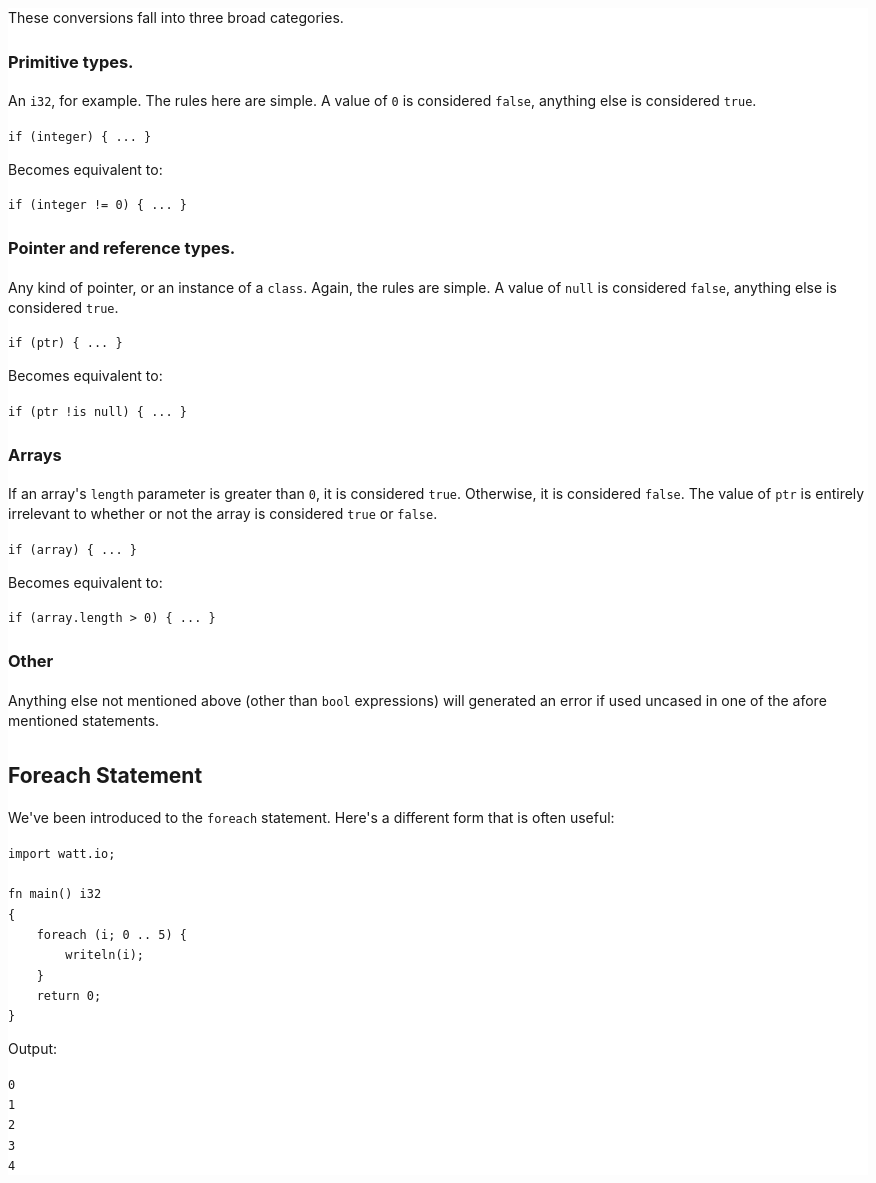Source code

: These conversions fall into three broad categories.

### Primitive types.

An `i32`, for example. The rules here are simple. A value of `0` is considered `false`, anything else is considered `true`.

	if (integer) { ... }

Becomes equivalent to:

	if (integer != 0) { ... }

### Pointer and reference types.

Any kind of pointer, or an instance of a `class`. Again, the rules are simple. A value of `null` is considered `false`, anything else is considered `true`.

	if (ptr) { ... }

Becomes equivalent to:

	if (ptr !is null) { ... }

### Arrays

If an array's `length` parameter is greater than `0`, it is considered `true`. Otherwise, it is considered `false`. The value of `ptr` is entirely irrelevant to whether or not the array is considered `true` or `false`.

	if (array) { ... }

Becomes equivalent to:

	if (array.length > 0) { ... }

### Other

Anything else not mentioned above (other than `bool` expressions) will generated an error if used uncased in one of the afore mentioned statements.

## Foreach Statement

We've been introduced to the `foreach` statement. Here's a different form that is often useful:

	import watt.io;
	
	fn main() i32
	{
		foreach (i; 0 .. 5) {
			writeln(i);
		}
		return 0;
	}

Output:

	0
	1
	2
	3
	4
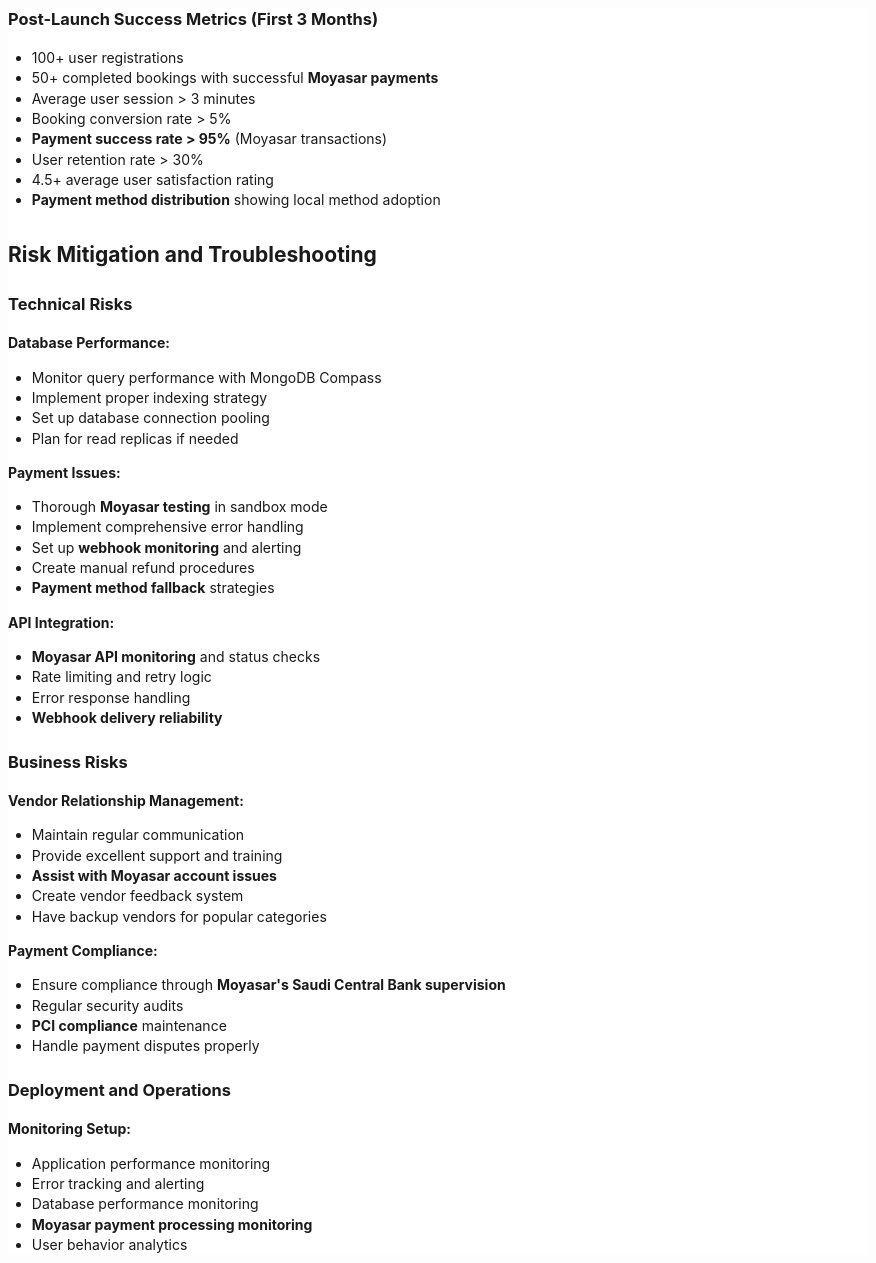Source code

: ### Post-Launch Success Metrics (First 3 Months)
- 100+ user registrations
- 50+ completed bookings with successful **Moyasar payments**
- Average user session > 3 minutes
- Booking conversion rate > 5%
- **Payment success rate > 95%** (Moyasar transactions)
- User retention rate > 30%
- 4.5+ average user satisfaction rating
- **Payment method distribution** showing local method adoption

## Risk Mitigation and Troubleshooting

### Technical Risks

**Database Performance:**
- Monitor query performance with MongoDB Compass
- Implement proper indexing strategy
- Set up database connection pooling
- Plan for read replicas if needed

**Payment Issues:**
- Thorough **Moyasar testing** in sandbox mode
- Implement comprehensive error handling
- Set up **webhook monitoring** and alerting
- Create manual refund procedures
- **Payment method fallback** strategies

**API Integration:**
- **Moyasar API monitoring** and status checks
- Rate limiting and retry logic
- Error response handling
- **Webhook delivery reliability**

### Business Risks

**Vendor Relationship Management:**
- Maintain regular communication
- Provide excellent support and training
- **Assist with Moyasar account issues**
- Create vendor feedback system
- Have backup vendors for popular categories

**Payment Compliance:**
- Ensure compliance through **Moyasar's Saudi Central Bank supervision**
- Regular security audits
- **PCI compliance** maintenance
- Handle payment disputes properly

### Deployment and Operations

**Monitoring Setup:**
- Application performance monitoring
- Error tracking and alerting
- Database performance monitoring
- **Moyasar payment processing monitoring**
- User behavior analytics
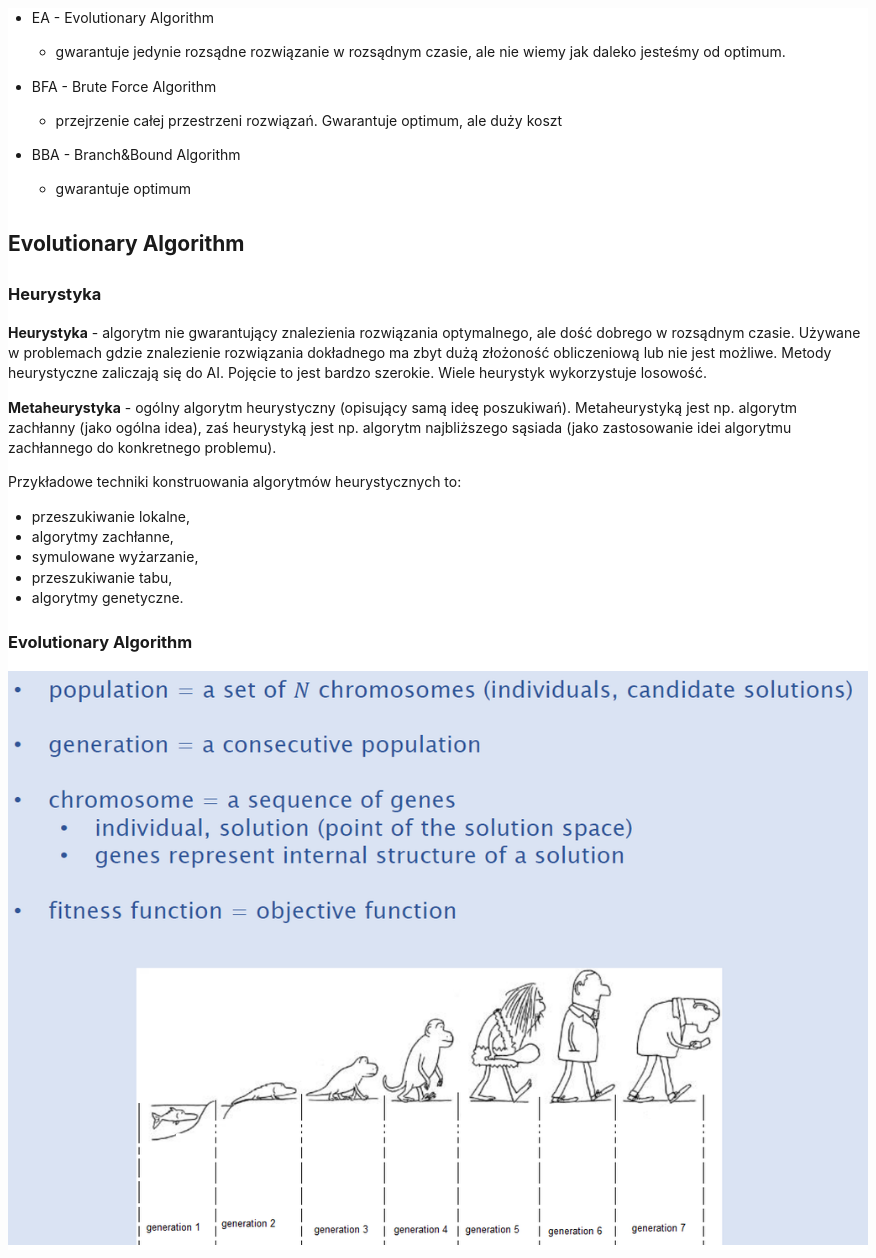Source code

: - EA - Evolutionary Algorithm
  - gwarantuje jedynie rozsądne rozwiązanie w rozsądnym czasie, ale nie wiemy jak daleko jesteśmy od optimum.

- BFA - Brute Force Algorithm
  - przejrzenie całej przestrzeni rozwiązań. Gwarantuje optimum, ale duży koszt
- BBA - Branch&Bound Algorithm
  - gwarantuje optimum 

## Evolutionary Algorithm

### Heurystyka

**Heurystyka** - algorytm nie gwarantujący znalezienia rozwiązania optymalnego, ale dość dobrego w rozsądnym czasie. Używane w problemach gdzie znalezienie rozwiązania dokładnego ma zbyt dużą złożoność obliczeniową lub nie jest możliwe. Metody heurystyczne zaliczają się do AI. Pojęcie to jest bardzo szerokie. Wiele heurystyk wykorzystuje losowość.

**Metaheurystyka** - ogólny algorytm heurystyczny (opisujący samą ideę poszukiwań). Metaheurystyką jest np. algorytm zachłanny (jako ogólna idea), zaś heurystyką jest np. algorytm najbliższego sąsiada (jako zastosowanie idei algorytmu zachłannego do konkretnego problemu).

Przykładowe techniki konstruowania algorytmów heurystycznych to:

- przeszukiwanie lokalne,
- algorytmy zachłanne,
- symulowane wyżarzanie,
- przeszukiwanie tabu,
- algorytmy genetyczne.

### Evolutionary Algorithm

![](img/32.png)

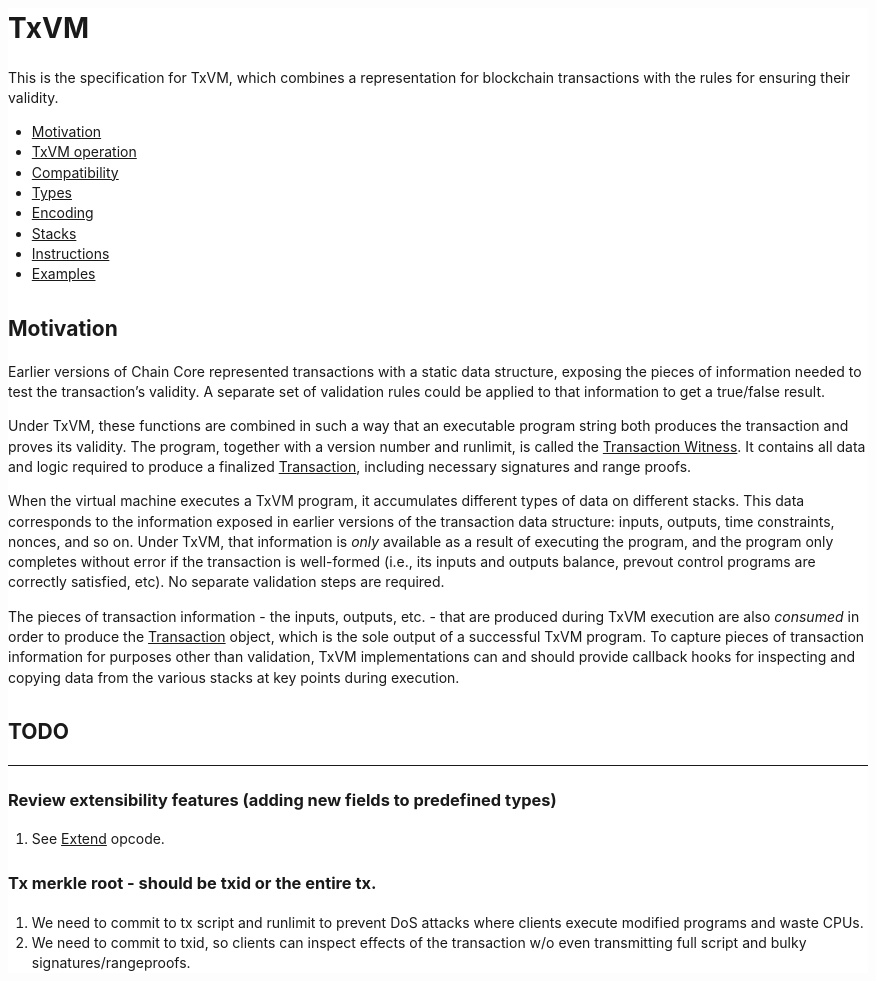 # TxVM

This is the specification for TxVM, which combines a representation for blockchain transactions with the rules for ensuring their validity.

* [Motivation](#motivation)
* [TxVM operation](#txvm-operation)
* [Compatibility](#compatibility)
* [Types](#types)
* [Encoding](#encoding)
* [Stacks](#stacks)
* [Instructions](#instructions)
* [Examples](#examples)

## Motivation

Earlier versions of Chain Core represented transactions with a static data structure, exposing the pieces of information needed to test the transaction’s validity. A separate set of validation rules could be applied to that information to get a true/false result.

Under TxVM, these functions are combined in such a way that an executable program string both produces the transaction and proves its validity. The program, together with a version number and runlimit, is called the [Transaction Witness](#transaction-witness). It contains all data and logic required to produce a finalized [Transaction](#transaction), including necessary signatures and range proofs.

When the virtual machine executes a TxVM program, it accumulates different types of data on different stacks. This data corresponds to the information exposed in earlier versions of the transaction data structure: inputs, outputs, time constraints, nonces, and so on. Under TxVM, that information is _only_ available as a result of executing the program, and the program only completes without error if the transaction is well-formed (i.e., its inputs and outputs balance, prevout control programs are correctly satisfied, etc). No separate validation steps are required.

The pieces of transaction information - the inputs, outputs, etc. - that are produced during TxVM execution are also _consumed_ in order to produce the [Transaction](#transaction) object, which is the sole output of a successful TxVM program. To capture pieces of transaction information for purposes other than validation, TxVM implementations can and should provide callback hooks for inspecting and copying data from the various stacks at key points during execution.

## TODO

---------------------------------------------------------------------------------

### Review extensibility features (adding new fields to predefined types)

1. See [Extend](#extend) opcode.

### Tx merkle root - should be txid or the entire tx.

1. We need to commit to tx script and runlimit to prevent DoS attacks where clients execute modified programs and waste CPUs.
2. We need to commit to txid, so clients can inspect effects of the transaction w/o even transmitting full script and bulky signatures/rangeproofs.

--- --- ---

§ EXERCISE:
Where the word "clients" occurs in a line of the records, copy that line.

§ COMPLETED EXERCISE:
1. We need to commit to tx script and runlimit to prevent DoS attacks where clients execute modified programs and waste CPUs.
2. We need to commit to txid, so clients can inspect effects of the transaction w/o even transmitting full script and bulky signatures/rangeproofs.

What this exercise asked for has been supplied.